(Required action) Copy out the part of the rows that opens with the first line and closes with the line containing "Keamanan Siber", keeping every line unchanged and including both ends.

(Saved data entries)
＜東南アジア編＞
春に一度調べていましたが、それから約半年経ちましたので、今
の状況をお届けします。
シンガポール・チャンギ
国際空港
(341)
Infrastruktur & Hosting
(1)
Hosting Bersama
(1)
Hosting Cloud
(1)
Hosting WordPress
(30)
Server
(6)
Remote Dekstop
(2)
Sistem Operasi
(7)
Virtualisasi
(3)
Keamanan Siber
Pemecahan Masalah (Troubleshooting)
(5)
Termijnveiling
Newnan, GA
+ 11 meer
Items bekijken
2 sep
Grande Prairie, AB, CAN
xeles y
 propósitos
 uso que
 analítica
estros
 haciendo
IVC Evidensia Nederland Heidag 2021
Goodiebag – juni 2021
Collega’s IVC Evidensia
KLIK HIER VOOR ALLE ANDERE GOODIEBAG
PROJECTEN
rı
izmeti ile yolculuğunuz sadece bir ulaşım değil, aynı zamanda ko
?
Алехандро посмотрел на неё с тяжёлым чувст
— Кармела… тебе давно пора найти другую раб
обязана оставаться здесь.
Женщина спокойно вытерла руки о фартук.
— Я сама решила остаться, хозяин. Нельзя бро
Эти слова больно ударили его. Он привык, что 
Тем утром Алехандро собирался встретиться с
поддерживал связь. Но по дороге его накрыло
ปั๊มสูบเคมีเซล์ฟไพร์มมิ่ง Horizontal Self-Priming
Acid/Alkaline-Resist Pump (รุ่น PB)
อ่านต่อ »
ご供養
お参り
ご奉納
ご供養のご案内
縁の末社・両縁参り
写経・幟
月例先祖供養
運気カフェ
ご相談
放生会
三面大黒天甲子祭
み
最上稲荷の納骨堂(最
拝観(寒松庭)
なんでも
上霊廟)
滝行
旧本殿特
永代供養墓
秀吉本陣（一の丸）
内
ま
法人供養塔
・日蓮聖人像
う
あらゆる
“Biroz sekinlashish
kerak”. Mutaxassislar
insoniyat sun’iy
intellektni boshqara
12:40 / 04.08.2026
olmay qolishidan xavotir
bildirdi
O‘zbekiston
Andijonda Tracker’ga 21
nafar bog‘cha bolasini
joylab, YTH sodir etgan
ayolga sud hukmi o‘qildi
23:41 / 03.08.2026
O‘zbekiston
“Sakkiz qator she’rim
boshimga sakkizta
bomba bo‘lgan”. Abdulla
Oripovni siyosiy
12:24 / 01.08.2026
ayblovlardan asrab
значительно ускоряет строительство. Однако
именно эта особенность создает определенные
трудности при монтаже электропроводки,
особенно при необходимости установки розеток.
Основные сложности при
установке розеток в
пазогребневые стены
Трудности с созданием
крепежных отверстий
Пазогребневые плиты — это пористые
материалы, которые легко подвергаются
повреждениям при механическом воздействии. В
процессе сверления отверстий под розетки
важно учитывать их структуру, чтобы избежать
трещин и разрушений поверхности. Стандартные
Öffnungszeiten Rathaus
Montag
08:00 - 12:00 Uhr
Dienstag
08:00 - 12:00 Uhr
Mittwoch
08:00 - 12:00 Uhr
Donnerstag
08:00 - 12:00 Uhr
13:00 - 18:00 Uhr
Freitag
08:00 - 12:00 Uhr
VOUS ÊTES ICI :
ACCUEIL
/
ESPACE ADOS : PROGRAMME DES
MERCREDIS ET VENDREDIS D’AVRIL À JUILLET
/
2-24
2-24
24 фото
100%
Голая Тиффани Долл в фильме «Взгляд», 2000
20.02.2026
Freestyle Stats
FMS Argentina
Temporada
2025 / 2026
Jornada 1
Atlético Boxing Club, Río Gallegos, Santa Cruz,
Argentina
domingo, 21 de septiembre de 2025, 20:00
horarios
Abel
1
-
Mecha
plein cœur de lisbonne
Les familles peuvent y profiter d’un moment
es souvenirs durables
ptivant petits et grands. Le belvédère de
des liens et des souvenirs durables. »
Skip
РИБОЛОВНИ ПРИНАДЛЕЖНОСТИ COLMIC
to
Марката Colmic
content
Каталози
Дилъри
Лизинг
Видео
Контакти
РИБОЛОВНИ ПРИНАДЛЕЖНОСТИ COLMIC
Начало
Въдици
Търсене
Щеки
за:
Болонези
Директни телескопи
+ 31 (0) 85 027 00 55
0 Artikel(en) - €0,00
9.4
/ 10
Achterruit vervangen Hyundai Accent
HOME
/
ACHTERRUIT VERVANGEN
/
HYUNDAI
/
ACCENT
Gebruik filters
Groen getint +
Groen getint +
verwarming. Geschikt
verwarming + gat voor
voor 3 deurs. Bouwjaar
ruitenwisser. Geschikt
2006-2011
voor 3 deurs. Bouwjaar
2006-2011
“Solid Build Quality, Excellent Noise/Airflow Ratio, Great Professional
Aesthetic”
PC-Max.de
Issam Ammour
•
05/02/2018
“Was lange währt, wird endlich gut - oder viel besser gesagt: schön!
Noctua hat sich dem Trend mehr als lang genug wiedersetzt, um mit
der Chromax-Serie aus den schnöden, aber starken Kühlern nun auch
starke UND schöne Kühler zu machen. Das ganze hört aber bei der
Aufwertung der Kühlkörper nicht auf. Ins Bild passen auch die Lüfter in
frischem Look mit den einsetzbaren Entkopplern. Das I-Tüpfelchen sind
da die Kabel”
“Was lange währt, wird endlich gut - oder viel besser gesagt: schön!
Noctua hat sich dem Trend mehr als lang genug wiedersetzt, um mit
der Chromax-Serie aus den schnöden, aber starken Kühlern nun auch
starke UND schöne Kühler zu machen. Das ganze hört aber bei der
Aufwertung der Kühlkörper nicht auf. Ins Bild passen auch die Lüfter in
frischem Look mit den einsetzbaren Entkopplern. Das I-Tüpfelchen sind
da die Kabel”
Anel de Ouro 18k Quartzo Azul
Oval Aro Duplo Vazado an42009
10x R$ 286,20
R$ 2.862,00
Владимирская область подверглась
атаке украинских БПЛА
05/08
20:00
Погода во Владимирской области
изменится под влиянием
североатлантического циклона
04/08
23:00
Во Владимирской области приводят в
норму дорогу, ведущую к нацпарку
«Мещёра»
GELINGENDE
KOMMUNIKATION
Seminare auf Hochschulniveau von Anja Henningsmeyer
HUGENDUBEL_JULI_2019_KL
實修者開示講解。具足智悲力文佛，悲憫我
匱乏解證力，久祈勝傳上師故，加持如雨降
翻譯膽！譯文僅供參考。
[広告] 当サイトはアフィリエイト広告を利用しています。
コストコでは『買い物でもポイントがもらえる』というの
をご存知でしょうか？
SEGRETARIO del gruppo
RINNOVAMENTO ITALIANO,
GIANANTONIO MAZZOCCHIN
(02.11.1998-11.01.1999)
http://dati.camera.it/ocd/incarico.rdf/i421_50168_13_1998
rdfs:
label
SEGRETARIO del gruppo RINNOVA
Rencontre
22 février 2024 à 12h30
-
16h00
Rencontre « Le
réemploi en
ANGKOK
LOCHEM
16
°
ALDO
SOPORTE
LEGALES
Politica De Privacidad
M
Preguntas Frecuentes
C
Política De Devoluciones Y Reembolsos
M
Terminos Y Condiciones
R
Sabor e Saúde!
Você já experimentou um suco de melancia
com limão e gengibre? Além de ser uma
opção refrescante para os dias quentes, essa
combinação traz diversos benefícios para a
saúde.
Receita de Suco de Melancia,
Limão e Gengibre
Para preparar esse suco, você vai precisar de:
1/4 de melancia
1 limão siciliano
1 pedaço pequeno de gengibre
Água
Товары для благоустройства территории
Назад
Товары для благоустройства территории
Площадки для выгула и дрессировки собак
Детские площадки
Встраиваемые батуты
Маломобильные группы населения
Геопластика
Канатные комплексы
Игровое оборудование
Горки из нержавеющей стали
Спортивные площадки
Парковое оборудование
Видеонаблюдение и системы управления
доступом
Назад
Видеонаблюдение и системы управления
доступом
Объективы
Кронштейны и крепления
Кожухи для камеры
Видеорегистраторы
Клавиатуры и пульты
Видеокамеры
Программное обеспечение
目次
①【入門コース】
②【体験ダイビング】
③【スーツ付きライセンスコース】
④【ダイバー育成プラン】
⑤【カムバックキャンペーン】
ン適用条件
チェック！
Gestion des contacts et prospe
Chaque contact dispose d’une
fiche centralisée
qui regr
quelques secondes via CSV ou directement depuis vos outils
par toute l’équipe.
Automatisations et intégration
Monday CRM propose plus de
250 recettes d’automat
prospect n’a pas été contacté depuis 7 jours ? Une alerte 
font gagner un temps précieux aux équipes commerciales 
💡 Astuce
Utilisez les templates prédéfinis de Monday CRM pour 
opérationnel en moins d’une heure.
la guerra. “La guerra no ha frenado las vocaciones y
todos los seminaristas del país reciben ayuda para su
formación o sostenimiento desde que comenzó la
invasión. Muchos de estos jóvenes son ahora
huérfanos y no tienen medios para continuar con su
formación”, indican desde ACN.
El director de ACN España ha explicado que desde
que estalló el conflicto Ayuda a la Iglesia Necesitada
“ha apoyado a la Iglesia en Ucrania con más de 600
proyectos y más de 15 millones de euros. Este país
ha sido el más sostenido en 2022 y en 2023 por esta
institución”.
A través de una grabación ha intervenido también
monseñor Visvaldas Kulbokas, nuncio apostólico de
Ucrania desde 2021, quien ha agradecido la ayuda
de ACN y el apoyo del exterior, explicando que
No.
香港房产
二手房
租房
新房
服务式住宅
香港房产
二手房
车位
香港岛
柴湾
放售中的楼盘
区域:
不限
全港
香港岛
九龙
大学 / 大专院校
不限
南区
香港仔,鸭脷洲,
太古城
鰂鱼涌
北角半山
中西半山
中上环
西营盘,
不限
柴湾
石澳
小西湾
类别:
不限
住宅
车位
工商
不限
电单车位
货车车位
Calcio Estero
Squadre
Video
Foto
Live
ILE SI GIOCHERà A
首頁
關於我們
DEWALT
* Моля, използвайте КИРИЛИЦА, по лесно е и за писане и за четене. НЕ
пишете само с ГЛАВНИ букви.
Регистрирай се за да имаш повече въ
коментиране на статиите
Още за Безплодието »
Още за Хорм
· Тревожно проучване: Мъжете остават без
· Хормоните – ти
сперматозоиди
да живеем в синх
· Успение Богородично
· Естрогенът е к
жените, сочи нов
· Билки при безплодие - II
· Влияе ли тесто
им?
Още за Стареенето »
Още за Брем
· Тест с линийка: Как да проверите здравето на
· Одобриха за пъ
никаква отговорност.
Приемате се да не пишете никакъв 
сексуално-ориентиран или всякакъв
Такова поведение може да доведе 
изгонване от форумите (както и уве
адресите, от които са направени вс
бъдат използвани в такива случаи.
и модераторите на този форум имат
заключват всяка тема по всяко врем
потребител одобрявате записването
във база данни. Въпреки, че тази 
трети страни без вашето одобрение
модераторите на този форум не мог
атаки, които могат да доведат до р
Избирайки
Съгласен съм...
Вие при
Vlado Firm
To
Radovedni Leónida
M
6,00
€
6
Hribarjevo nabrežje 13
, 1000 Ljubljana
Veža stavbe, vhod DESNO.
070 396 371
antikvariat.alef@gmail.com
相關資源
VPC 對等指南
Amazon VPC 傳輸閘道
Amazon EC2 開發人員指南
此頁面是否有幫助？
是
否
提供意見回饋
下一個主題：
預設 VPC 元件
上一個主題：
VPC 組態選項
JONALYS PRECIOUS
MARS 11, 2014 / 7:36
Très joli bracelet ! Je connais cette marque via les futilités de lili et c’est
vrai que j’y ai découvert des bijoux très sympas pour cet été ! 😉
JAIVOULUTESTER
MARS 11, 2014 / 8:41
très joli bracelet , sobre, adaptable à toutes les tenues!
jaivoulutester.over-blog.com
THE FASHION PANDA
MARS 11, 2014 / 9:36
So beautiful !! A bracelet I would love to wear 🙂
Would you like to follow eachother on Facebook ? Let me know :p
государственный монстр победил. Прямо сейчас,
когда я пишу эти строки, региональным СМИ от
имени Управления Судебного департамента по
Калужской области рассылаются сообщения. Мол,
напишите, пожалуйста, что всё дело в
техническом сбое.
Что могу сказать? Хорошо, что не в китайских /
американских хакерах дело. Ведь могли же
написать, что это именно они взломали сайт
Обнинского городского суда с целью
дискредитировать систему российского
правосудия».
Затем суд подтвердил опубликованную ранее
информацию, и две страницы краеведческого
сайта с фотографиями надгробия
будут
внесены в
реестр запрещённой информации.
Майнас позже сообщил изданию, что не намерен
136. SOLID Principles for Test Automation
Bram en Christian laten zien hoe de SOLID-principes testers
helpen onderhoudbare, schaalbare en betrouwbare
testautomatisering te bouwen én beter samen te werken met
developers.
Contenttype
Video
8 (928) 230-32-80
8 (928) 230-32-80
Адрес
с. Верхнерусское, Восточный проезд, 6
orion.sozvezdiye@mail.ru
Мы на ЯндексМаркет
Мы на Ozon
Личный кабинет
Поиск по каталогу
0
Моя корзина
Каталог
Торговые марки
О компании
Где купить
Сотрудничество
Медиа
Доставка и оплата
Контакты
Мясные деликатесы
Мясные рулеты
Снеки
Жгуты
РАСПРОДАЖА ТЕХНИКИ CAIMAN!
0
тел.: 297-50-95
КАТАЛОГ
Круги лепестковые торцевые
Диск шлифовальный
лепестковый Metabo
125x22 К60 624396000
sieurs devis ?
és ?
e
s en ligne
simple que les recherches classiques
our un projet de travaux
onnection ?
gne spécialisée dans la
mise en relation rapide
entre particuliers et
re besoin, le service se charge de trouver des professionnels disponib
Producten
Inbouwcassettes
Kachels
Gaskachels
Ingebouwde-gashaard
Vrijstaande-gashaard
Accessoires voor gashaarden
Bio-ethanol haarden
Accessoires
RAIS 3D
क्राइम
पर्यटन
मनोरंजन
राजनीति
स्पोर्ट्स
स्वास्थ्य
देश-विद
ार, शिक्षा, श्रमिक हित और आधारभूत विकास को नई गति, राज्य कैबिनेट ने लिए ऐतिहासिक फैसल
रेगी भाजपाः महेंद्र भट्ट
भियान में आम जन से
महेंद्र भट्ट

(Answer area)
＜東南アジア編＞
春に一度調べていましたが、それから約半年経ちましたので、今
の状況をお届けします。
シンガポール・チャンギ
国際空港
(341)
Infrastruktur & Hosting
(1)
Hosting Bersama
(1)
Hosting Cloud
(1)
Hosting WordPress
(30)
Server
(6)
Remote Dekstop
(2)
Sistem Operasi
(7)
Virtualisasi
(3)
Keamanan Siber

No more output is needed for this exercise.